Airline analysts say court should consider American merger with USAir 8.21.12
Interesting email commentary this morning from airline industry analysts at Air Insight on why the bankrutpcy court should go ahead and now consider a merger between American Airlines and US Airways.
American Airlines' request to abrogate union contracts with its pilots and impose cost reductions after an impasse in negotiations was rejected by the bankruptcy court last week, as AMR failed to demonstrate that a successful reorganization required ending restrictions on domestic airline marketing accords and pilot furloughs. While the ruling was narrow, it demonstrates the strength of the US Airways merger proposal, as that carrier has already received the support of American's unions and could avoid protracted negotiations for a new contract.
The powerful creditors' committee responded to the court ruling by urging management and labor to reach a consensual agreement.
Under the bankruptcy code, American has the exclusive right to propose a restructuring plan through the end of this year. The question is whether that plan would be acceptable to the parties in the bankruptcy, including labor and those holding both secured and unsecured debt. Our read of the situation is that those parties are now leaning the other way, and that unless American can produce something miraculous, the parties will invite the alternative proposal from USAirways for consideration once American submits its plan.
Labor is already in favor of the merger, and each of its major unions, APFA, APA and TWU, have all reached pro-forma labor accords with USAirways. If labor were to obtain shares in exchange for their concessions, they would likely vote for the merger.
The depth of labor problems at American is illustrated by the fact that negotiations with its pilots have been ongoing since 2006, and have remained apart on a contract for the last six years. American plans to resubmit a request and impose contract changes if the bankruptcy court approves them. But there are a host of reasons the court shouldn’t, and instead support the proposed merger with USAirways that its lenders and creditors favor.
American will still be required to negotiate a long-term contract with its pilots union, whether in bankruptcy or after emerging. Flight attendants are currently reviewing a contract vote on a “final” offer from American, while ground workers and the TWU have already ratified new contracts that include givebacks.

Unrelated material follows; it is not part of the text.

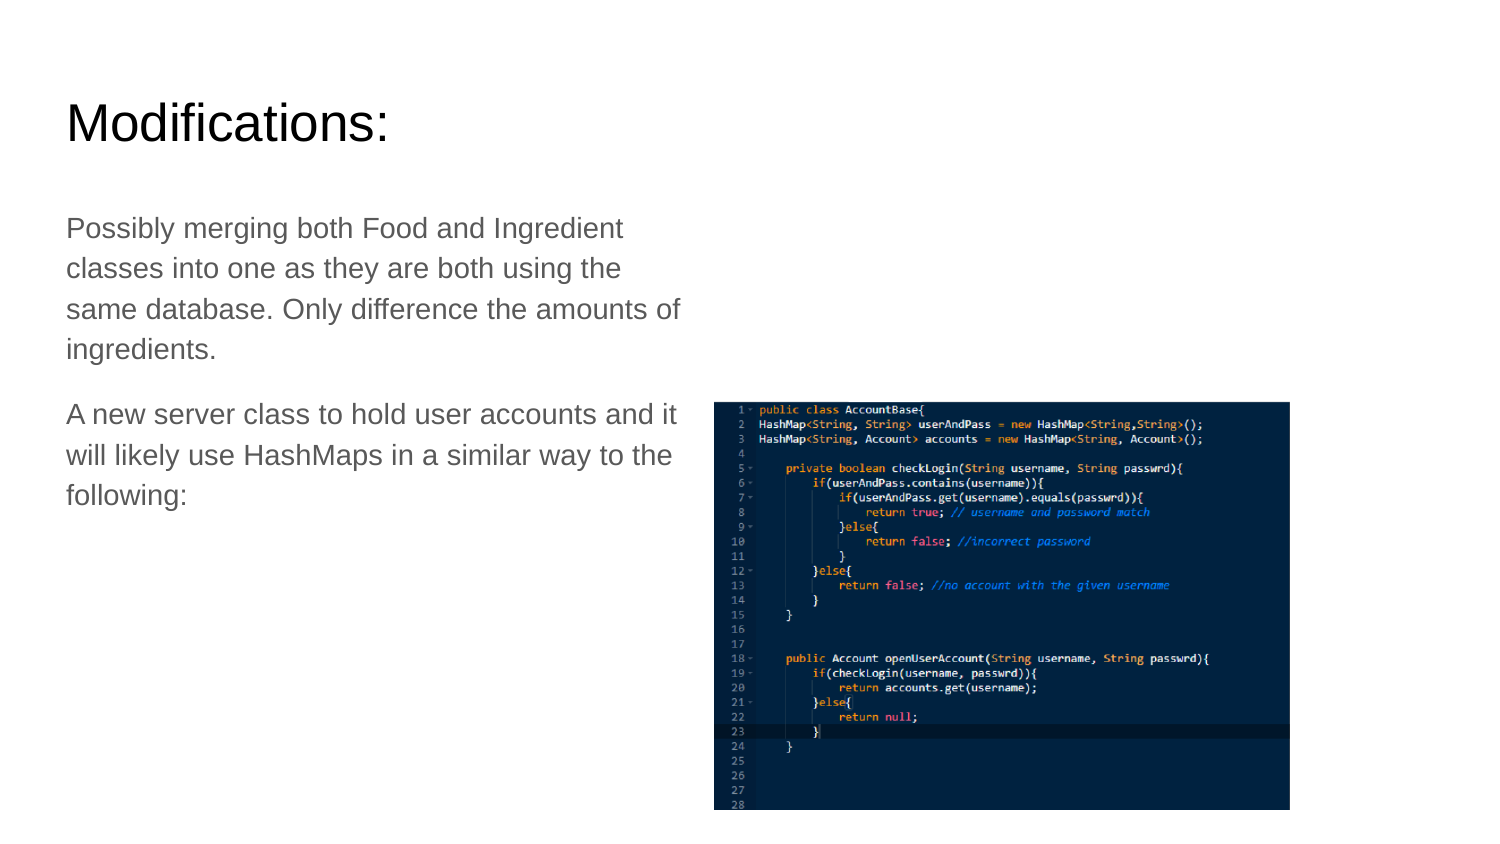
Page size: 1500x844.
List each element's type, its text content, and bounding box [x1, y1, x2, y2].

title Modifications: [51, 72, 1449, 167]
list Possibly merging both Food and Ingredient classes into one as they are both using the same database. Only difference the amounts of ingredients. A new server class to hold user accounts and it will likely use HashMaps in a similar way to the following: [51, 189, 708, 750]
picture [713, 398, 1291, 810]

There are a number of reasons that the bankruptcy process should consider the USAirways merger as an alternative to a stand-alone business plan. First, it could provide better returns for the secured and unsecured debt holders, and has already reached labor accords with employees. A USAirways acquisition would enable the combined companies to match the mass a reach of Delta, which acquired Northwest and United, which acquired Continental. American, formerly the industry leader in attracting high yield corporate traffic, has become a second tier player as the two larger carriers can offer truly global coverage. This is demonstrated through their higher passenger revenue per available seat mile, 14.23 cents per seat mile for Delta and 13.57 cents for United against 12.33 cents at American. Even with cost reductions, when you have 13.3% lower revenues than a major competitor, you will still have trouble at the bottom line. American has lost its edge, and needs critical mass.
Second, the management team at USAirways could replace the key executives at American who failed to address their problems on a timely basis, and are an impediment to labor negotiations, having paid themselves large bonuses while extracting concessions from unions.
Third, the route networks would be quite complimentary. American in a filing mentioned Virgin America, Alaska, Frontier and jetBlue as potential merger partners. None offers the critical mass and synergies that USAiways would provide.
So why won’t American recognize the handwriting on the wall and include USAirways in their business plan? Traditional arrogance and the desire of senior management to determine their own fate appears to be the answer, despite the obvious handwriting on the wall. Their debt holders, unions, and most industry experts agree that a USAirways acquisition of American would yield better results than a stand-alone American emerging from bankruptcy. Let’s hope the bankruptcy court agrees, and will hear alternatives that would better serve the constituents the process is intended to protect.